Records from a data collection
%%
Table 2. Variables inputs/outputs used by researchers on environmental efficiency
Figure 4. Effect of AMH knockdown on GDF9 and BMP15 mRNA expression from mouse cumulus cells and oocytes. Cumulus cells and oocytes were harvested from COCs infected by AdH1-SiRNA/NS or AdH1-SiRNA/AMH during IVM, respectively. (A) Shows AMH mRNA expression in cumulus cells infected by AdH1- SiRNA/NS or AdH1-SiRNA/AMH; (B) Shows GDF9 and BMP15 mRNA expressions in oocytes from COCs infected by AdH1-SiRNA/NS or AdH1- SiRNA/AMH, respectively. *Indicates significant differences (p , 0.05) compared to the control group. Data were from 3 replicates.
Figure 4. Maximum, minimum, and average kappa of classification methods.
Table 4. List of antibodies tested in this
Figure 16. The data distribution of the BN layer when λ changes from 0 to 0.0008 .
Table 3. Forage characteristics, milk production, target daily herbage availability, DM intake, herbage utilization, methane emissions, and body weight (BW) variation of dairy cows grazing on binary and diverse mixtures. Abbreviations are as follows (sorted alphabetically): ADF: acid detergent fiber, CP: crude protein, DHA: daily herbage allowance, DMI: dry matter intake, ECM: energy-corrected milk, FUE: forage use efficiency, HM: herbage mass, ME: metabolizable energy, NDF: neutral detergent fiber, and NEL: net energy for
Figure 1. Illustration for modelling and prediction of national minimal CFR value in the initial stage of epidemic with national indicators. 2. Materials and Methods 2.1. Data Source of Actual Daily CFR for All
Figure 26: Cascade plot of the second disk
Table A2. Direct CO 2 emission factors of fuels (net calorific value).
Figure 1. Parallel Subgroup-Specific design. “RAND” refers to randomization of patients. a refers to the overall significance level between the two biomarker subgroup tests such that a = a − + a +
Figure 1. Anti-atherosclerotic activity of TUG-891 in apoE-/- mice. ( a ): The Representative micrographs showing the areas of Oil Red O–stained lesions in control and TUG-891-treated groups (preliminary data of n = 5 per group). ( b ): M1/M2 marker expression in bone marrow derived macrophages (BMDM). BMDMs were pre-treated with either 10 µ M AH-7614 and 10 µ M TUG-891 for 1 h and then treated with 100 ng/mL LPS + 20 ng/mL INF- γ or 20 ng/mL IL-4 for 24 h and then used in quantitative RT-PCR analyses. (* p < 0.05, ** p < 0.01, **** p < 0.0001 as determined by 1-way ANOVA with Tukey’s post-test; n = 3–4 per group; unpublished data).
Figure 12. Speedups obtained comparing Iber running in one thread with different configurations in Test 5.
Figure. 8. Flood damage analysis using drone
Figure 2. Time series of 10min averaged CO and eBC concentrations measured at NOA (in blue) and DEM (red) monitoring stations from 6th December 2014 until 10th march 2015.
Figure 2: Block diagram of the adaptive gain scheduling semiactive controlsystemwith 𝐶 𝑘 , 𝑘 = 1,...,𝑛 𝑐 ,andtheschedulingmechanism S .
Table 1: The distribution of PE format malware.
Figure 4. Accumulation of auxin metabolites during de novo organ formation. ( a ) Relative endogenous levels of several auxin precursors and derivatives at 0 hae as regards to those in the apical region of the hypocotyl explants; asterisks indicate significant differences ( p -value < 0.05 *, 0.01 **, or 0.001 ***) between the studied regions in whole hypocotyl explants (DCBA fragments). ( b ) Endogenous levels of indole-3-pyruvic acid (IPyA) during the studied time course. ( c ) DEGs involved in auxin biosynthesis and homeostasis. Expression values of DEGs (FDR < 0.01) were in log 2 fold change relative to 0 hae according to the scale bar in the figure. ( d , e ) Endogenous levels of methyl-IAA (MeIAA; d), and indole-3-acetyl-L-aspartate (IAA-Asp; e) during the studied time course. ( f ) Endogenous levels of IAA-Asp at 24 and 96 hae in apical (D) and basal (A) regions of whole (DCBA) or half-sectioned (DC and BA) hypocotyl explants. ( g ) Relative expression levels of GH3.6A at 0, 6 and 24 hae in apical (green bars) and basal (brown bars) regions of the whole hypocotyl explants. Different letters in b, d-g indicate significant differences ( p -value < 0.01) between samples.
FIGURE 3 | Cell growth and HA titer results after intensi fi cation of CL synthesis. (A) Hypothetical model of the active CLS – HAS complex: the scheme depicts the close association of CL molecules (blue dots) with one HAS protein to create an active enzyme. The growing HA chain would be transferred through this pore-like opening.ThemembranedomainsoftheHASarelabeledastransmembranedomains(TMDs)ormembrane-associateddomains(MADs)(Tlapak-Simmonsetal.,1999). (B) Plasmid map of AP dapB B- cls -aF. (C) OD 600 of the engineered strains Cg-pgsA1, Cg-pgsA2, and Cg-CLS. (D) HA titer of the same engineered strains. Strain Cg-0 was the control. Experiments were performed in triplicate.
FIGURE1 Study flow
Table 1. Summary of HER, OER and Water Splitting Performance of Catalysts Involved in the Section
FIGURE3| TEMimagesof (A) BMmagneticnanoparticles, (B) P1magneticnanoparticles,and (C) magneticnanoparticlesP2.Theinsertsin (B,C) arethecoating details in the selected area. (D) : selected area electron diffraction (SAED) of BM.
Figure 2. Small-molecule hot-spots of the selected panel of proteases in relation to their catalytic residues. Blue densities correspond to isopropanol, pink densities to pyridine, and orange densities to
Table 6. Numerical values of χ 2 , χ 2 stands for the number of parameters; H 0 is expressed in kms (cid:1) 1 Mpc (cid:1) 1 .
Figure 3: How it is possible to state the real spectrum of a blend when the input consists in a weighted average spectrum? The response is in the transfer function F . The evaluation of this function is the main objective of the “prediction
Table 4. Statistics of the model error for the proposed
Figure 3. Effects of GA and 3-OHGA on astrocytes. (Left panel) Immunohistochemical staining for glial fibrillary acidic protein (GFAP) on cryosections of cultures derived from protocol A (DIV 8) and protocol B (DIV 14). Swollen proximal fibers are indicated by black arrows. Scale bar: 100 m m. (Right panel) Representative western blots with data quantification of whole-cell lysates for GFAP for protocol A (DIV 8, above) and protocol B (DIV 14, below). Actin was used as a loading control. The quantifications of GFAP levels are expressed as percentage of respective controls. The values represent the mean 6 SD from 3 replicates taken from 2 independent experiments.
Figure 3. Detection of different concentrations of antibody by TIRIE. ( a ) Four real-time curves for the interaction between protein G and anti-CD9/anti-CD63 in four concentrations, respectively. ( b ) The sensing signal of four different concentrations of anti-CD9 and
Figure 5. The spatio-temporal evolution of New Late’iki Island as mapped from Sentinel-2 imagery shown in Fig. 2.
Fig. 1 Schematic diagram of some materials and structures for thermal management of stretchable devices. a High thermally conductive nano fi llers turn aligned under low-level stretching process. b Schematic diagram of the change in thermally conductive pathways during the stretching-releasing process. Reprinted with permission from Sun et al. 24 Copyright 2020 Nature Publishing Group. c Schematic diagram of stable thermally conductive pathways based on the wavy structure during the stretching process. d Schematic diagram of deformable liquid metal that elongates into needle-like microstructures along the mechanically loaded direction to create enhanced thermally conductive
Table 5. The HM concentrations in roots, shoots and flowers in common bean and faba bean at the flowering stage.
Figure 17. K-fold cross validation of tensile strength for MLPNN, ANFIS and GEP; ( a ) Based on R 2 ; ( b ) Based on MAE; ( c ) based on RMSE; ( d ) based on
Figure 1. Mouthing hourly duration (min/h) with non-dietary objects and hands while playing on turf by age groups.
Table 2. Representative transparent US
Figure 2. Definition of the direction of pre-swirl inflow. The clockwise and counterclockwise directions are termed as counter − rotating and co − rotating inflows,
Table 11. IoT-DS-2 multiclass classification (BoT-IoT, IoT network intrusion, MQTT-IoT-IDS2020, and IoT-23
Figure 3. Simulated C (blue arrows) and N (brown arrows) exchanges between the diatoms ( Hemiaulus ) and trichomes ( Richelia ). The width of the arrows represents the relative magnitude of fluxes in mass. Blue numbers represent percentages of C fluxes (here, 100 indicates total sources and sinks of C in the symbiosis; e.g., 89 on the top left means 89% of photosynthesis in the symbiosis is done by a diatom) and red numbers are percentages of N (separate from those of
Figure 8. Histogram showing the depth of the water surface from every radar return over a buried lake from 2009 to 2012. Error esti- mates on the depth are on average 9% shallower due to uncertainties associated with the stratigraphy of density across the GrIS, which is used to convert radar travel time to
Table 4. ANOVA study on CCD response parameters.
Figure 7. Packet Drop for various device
%%
Instructions for the task
Give back every line from the beginning of the records through the line holding "Figure 26: Cascade plot of the second disk", exactly as it reads, and leave out the rest.

Response to the exercise
Table 2. Variables inputs/outputs used by researchers on environmental efficiency
Figure 4. Effect of AMH knockdown on GDF9 and BMP15 mRNA expression from mouse cumulus cells and oocytes. Cumulus cells and oocytes were harvested from COCs infected by AdH1-SiRNA/NS or AdH1-SiRNA/AMH during IVM, respectively. (A) Shows AMH mRNA expression in cumulus cells infected by AdH1- SiRNA/NS or AdH1-SiRNA/AMH; (B) Shows GDF9 and BMP15 mRNA expressions in oocytes from COCs infected by AdH1-SiRNA/NS or AdH1- SiRNA/AMH, respectively. *Indicates significant differences (p , 0.05) compared to the control group. Data were from 3 replicates.
Figure 4. Maximum, minimum, and average kappa of classification methods.
Table 4. List of antibodies tested in this
Figure 16. The data distribution of the BN layer when λ changes from 0 to 0.0008 .
Table 3. Forage characteristics, milk production, target daily herbage availability, DM intake, herbage utilization, methane emissions, and body weight (BW) variation of dairy cows grazing on binary and diverse mixtures. Abbreviations are as follows (sorted alphabetically): ADF: acid detergent fiber, CP: crude protein, DHA: daily herbage allowance, DMI: dry matter intake, ECM: energy-corrected milk, FUE: forage use efficiency, HM: herbage mass, ME: metabolizable energy, NDF: neutral detergent fiber, and NEL: net energy for
Figure 1. Illustration for modelling and prediction of national minimal CFR value in the initial stage of epidemic with national indicators. 2. Materials and Methods 2.1. Data Source of Actual Daily CFR for All
Figure 26: Cascade plot of the second disk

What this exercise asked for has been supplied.